Many heat flow measurements are based on Bottom Hole Temperature (BHT) measurements taken during oil & gas development. The drilling activity distorts the temperature measurement from the true in-situ value, so mathematical corrections are calculated to determine the in-situ temperature. When available, these calculated temperatures are compared to true equilibrium temperature measurements for calibration purposes.
Because BHT readings represent a temperature at one specific depth, it is important to understand the geologic sections and the surface topography to determine how much heat would be available at that location. Certain rock types conduct heat more readily, meaning that the temperature gradient for a given heat flow would be expected to be less. Similarly, other rock types are poor conductors of heat, meaning that the temperature gradient may be higher at certain depths.
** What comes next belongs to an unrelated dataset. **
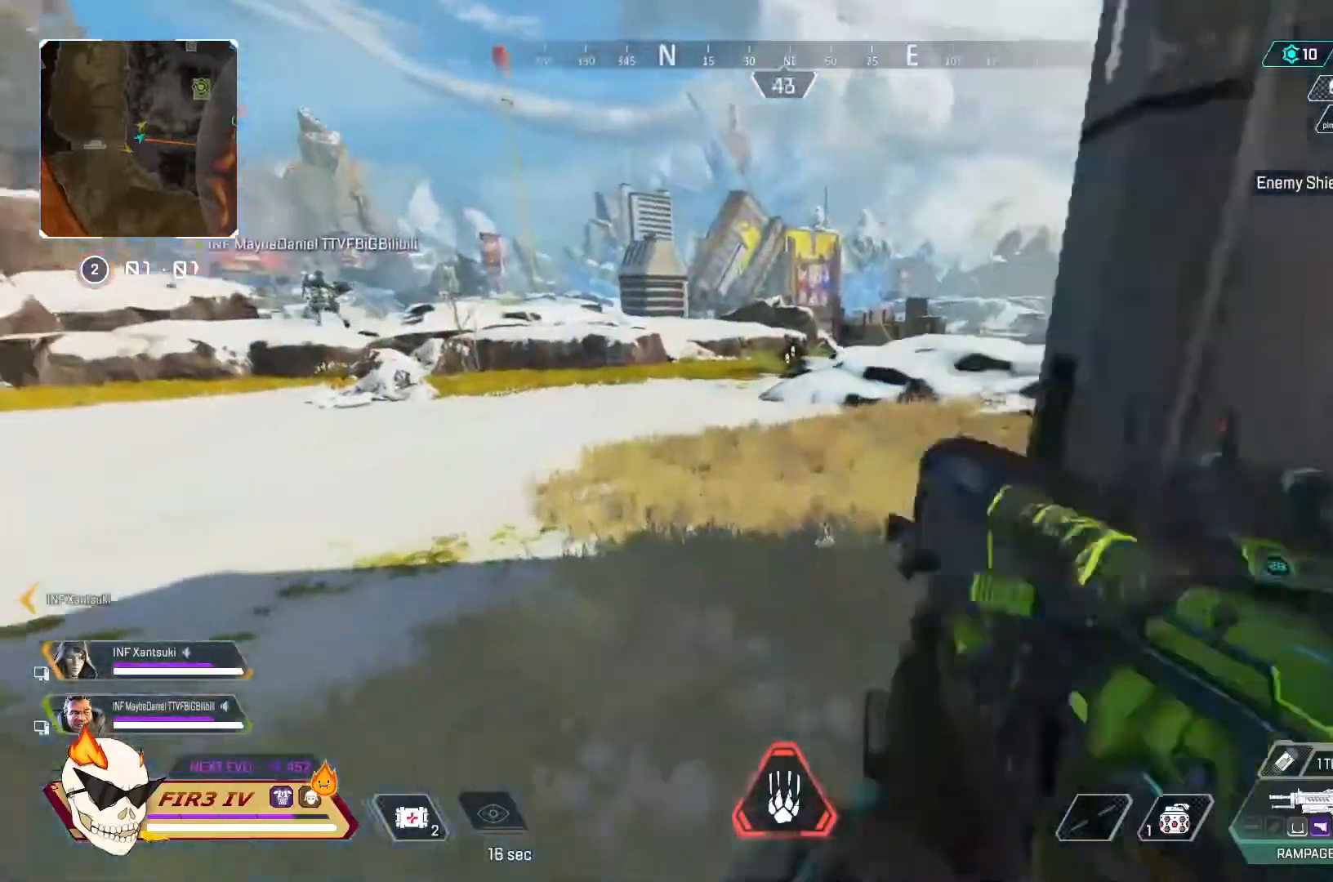
{"buttons": [], "left_stick": "down-right", "right_stick": "center", "events": [[133, "left_stick", "left"], [233, "left_stick", "down-left"], [400, "left_stick", "down-right"]]}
Subsurface aquifers, hot springs, and geopressured zones also affect the thermal conductivity. The SMU Geothermal Lab researchers consider the thermal conductivity of the surrounding structures in combination with the corrected temperature readings to calculate the heat flow.
The SMU Geothermal Laboratory has recently completed third generation of temperature-at-depth maps ranging from 3.5 km to 9.5 km. The previous temperature-at-depth maps were last updated in 2006 in calculating the geothermal potential for the MIT Future of Geothermal Energy Report (Tester et al, 2006).
Geothermal Potential Estimates represent the amount of energy, typically expressed in megawatts (MW) that are available at a particular depth. Calculations are made regarding the amount of energy that could be harnessed using assumptions about currently available and future development technologies. Considerations regarding availability of land use and the percentage recovery can have significant impact on the potential energy that would be ‘technically’ available as opposed to ‘theoretically’ available.
The SMU Geothermal Laboratory recently estimated the Enhanced Geothermal Systems (EGS) potential for each state. This is available as part of a free Google Earth layer available at google.org/egs. Histograms describing the U.S. geothermal resource potential at 6.5 km and 9.5 km depth are available.